***** Supplied passage
Although sophomore Roya Ahmadi hasn’t experienced these comments herself, her friends have received a handful, which has brought the subject into her attention.
“I don’t think it’s the right thing to say because first of all, if they are on their period — and maybe [they are in a bad mood] actually because they’re on their period — but you don’t need to mention that,” Ahmadi said. “Especially if they didn’t bring it up, it’s not super fair for a guy to be like, ‘Hey, is that what’s happening?’”
Consequently, Yang tries to avoid making any comments relating periods and a girl’s mood. He sees how rude it can be, even if one says it without bad intentions.
“I think that [girls] could be going through something entirely different,” Yang said. “Even if periods are a big reason for mood swings, saying ‘are you on your period?’… invalidates their feelings because you’re … automatically excusing [their] behavior as just a mood swing.”
Although Jones knows that nobody should be subject to the above mentioned remarks, he’s heard the statement made so often that he rarely reacts anymore.
“The way it’s used is often just as a blanket statement for anytime a woman is moody or not going along with what the person feels like they should be,” Jones said. “I think there’s a point where sometimes it’s used in such a disconnected way from the actual thing that it becomes a colloquialism that is so removed from the original … that it’s not even related to the actual thing.”
Like Jones, Ahmadi doesn’t respond in an extreme way, but with a different forethought. She doesn’t want to immediately jump on anyone for saying such things, and thinks their ignorance should be addressed by making people aware of the impact of their words.
“I think ‘offensive’ is a … strong word,” Ahmadi said. “I feel like if someone said that to me, I would be taken aback, as in, ‘why don’t you … think that my emotions are genuine and that I’m actually saying this to you?,’ rather than blaming it on whether or not I’m on my period.”
**********
***** Record set
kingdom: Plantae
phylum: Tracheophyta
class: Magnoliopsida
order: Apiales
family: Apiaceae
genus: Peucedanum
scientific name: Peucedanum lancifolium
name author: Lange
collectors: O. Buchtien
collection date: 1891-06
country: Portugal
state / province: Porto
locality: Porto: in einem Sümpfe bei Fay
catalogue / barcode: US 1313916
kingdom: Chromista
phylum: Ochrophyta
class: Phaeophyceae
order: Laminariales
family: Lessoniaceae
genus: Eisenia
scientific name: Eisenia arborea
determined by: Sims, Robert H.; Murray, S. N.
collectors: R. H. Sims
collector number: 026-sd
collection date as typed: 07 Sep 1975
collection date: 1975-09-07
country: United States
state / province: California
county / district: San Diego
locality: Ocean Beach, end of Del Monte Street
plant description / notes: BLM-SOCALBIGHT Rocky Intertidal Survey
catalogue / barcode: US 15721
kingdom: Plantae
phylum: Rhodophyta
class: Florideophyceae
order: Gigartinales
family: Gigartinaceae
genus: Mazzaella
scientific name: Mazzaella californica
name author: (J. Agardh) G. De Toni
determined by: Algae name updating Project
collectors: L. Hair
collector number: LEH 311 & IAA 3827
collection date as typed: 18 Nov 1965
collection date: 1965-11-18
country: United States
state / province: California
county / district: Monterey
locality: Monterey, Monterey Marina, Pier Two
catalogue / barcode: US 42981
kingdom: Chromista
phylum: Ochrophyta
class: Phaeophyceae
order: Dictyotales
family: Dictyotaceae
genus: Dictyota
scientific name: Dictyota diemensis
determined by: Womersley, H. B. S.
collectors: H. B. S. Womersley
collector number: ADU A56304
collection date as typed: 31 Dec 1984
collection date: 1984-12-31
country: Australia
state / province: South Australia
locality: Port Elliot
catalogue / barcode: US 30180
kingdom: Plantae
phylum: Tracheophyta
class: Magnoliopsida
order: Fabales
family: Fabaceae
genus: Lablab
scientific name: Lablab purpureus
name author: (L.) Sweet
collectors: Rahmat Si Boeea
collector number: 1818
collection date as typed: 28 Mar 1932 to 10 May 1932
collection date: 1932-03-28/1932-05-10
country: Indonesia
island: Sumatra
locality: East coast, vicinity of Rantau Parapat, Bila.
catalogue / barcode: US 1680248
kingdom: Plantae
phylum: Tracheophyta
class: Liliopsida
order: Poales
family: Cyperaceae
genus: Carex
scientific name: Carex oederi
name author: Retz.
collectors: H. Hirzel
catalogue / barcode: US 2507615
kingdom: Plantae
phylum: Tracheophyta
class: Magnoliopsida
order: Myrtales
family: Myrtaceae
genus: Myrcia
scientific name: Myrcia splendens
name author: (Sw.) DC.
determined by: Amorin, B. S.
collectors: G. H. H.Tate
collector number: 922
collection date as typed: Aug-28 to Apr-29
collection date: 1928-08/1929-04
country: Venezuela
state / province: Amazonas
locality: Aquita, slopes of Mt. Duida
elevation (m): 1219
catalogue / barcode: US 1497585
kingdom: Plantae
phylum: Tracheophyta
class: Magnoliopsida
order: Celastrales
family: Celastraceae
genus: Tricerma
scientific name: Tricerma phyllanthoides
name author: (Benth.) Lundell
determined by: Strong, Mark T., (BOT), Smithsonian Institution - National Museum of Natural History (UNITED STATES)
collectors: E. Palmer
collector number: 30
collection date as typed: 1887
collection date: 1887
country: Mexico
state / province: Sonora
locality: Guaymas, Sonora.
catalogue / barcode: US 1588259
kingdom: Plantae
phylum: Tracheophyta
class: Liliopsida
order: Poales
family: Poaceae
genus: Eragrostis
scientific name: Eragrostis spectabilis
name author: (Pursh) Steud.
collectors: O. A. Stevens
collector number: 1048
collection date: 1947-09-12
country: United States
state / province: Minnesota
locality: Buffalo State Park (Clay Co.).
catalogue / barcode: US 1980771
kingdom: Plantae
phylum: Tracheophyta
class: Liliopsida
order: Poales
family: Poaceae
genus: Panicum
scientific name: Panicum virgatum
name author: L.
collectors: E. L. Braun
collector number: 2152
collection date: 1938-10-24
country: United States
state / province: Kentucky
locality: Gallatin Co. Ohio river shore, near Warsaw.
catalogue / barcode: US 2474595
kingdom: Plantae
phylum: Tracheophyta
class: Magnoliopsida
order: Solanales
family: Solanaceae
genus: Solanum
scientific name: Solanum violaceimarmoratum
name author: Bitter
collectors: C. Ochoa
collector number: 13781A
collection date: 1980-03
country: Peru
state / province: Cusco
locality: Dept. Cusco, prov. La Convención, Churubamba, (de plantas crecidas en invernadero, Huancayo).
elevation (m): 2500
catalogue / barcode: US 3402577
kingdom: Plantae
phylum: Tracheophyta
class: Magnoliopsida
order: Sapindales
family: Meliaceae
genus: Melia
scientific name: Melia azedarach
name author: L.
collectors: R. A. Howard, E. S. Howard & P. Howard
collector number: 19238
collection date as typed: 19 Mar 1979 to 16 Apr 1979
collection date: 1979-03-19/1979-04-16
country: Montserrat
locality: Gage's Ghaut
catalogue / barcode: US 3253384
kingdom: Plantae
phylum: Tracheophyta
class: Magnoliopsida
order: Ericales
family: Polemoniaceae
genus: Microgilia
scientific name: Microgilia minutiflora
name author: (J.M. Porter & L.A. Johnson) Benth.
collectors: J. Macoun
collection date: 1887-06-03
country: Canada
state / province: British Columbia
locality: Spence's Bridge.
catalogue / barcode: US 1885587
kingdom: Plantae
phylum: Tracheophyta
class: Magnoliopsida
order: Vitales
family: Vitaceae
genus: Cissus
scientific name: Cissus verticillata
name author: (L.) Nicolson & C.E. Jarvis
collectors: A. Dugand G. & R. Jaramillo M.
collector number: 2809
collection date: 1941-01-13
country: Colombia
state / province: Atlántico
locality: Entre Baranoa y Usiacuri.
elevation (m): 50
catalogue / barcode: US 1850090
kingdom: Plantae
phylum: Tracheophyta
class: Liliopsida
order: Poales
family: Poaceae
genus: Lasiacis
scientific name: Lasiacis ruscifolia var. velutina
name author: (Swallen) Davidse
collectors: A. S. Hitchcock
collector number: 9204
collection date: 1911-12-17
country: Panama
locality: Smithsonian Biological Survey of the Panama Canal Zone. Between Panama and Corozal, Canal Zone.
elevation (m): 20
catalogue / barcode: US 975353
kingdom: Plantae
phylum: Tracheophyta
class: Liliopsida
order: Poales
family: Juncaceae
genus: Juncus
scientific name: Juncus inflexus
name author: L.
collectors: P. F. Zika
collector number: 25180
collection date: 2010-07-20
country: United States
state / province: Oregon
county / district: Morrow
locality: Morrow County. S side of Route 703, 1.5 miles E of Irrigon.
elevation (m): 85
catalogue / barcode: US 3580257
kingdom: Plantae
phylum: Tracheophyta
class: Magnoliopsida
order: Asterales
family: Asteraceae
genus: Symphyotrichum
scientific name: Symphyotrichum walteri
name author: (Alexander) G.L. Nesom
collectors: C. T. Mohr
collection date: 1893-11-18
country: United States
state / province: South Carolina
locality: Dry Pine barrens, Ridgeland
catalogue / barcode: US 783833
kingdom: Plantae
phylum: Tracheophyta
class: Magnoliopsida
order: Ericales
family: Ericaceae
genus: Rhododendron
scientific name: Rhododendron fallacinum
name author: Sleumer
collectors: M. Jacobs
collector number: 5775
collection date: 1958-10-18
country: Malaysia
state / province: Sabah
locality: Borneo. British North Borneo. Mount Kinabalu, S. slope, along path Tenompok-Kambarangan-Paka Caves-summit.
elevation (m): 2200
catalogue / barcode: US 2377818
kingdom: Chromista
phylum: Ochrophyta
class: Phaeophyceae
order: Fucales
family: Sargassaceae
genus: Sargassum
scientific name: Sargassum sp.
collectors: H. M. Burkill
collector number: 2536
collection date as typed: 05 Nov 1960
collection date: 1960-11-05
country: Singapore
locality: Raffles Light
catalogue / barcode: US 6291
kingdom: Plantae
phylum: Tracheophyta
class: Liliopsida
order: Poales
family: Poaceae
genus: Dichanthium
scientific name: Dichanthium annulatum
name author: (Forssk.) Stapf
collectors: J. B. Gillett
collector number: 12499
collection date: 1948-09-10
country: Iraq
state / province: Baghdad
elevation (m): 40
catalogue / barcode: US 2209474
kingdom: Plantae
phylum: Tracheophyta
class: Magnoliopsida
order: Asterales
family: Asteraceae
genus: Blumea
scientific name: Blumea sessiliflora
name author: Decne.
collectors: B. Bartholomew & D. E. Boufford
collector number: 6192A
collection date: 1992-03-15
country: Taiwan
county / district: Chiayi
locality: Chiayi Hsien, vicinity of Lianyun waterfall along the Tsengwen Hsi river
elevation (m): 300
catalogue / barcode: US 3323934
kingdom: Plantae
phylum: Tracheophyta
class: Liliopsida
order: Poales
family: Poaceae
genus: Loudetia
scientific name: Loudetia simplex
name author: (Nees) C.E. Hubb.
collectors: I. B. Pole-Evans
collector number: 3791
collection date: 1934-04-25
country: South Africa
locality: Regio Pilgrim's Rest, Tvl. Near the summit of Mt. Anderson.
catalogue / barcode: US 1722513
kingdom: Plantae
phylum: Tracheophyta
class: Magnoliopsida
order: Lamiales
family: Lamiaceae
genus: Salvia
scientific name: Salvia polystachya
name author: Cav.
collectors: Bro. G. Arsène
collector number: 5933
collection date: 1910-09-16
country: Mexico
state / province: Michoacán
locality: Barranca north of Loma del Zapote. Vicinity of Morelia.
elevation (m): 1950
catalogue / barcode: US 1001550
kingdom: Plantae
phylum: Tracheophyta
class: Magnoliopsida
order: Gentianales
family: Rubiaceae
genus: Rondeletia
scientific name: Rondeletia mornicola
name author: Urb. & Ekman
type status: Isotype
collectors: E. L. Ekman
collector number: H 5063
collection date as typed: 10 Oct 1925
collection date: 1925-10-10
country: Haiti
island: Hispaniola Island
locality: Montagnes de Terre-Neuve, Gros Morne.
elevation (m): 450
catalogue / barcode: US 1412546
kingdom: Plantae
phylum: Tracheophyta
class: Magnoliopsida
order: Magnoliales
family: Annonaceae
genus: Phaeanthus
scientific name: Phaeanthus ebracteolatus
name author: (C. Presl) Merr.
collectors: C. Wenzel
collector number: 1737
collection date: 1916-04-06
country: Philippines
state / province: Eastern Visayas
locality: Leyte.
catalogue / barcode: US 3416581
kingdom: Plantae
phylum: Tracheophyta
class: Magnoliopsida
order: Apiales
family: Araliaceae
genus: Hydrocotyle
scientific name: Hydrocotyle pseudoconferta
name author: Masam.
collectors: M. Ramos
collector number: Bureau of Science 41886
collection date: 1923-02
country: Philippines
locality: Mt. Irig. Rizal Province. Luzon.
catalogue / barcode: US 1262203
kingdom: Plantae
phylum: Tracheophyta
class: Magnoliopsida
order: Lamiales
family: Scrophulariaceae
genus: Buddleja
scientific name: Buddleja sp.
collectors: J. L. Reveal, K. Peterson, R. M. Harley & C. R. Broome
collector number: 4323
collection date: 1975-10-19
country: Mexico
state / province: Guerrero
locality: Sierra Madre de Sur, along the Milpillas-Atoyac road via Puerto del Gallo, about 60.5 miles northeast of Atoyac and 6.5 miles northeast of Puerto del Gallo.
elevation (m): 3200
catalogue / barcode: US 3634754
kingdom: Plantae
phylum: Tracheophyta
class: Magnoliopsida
**********
### Exercise brief
Which people are named in the passage above about comments on periods and mood?

### Result
Roya Ahmadi, Yang, Jones